There are lots of things one could say about Seinfeld, but I want to pick up on my thoughts on the Treaty of Utrecht and pigeon-holing.

There was an episode in which Jerry was very upset that a girl he had just begun dating wore the same outfit on the first two dates.  He and George developed elaborate theories to account for this (perhaps the laundry cycles had just worked out a certain way, etc.), all in the hopes of proving her normal, so that she wouldn’t have to be discarded as a weird Woman Who Always Wears the Same Outfit.

In fact, Jerry usually found something weird about the women he dated, the point being to escape commitment.  But here I am more interested in his drive to pigeon-hole, to deduce from some tiny piece of information something essential about another human being.  Or not just something essential, but the very essence.

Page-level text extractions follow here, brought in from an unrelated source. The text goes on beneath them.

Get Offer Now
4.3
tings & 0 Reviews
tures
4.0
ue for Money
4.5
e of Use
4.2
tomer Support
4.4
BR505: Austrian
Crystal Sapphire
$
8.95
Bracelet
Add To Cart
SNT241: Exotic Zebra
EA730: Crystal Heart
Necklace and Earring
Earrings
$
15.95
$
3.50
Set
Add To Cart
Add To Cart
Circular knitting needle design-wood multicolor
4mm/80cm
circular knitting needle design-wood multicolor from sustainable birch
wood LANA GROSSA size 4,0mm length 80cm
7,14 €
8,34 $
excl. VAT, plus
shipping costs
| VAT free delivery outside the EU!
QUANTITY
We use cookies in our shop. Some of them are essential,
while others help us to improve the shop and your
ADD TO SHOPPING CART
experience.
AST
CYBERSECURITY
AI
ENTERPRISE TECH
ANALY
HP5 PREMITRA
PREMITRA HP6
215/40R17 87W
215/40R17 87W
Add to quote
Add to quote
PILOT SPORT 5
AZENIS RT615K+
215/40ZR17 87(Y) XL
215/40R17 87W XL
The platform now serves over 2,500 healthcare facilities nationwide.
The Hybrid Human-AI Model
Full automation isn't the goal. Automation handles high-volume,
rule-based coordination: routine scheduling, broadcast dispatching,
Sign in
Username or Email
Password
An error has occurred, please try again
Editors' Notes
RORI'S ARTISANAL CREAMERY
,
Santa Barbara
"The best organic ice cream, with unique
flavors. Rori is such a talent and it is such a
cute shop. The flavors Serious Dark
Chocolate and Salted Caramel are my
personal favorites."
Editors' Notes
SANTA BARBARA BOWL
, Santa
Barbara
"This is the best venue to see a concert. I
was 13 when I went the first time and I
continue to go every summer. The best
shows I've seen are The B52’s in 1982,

How we must yearn to be able to know others, and know them quickly.  So we take one characteristic for the whole, as if the world was some giant synecdoche.  Or is it metonymy?  I always get those two mixed up.  In any case, as if one thing could stand for everything about some person – or city, in the case of Utrecht.

I once knew someone who, ironically, used to criticize essentialism; that is, he took the post-modernist approach of denying one can know the essence of anything.  That was in theory.  In practice, he was one to say of me after he’d known me a short while, Oh, he’s the one who wears brown (because I’d worn a brown outfit one day).

This struck me as painfully reductionist.  I was not just The Person Who Wears Brown.  (In any case, I more commonly wore blue, and was only wearing brown because someone else had once reproached me for always wearing blue.  It’s like the fable about crossing a stream with a mule; if you try to please everyone … but I digress.)

So we don’t like to be reduced, but how much we like reducing.

1 comment:

  1. I agree with your last statement wholeheartedly. We often develop shortcuts that characterize people based on very little information. If a person is generally honest but tells a lie from time to time we are prone to reduce them to a liar, if a person is good at a sport, they are an athlete. It appears as if our consciousness has little room for complexity, even someone as broadly talented as DaVinci is merely labeled "an inventor".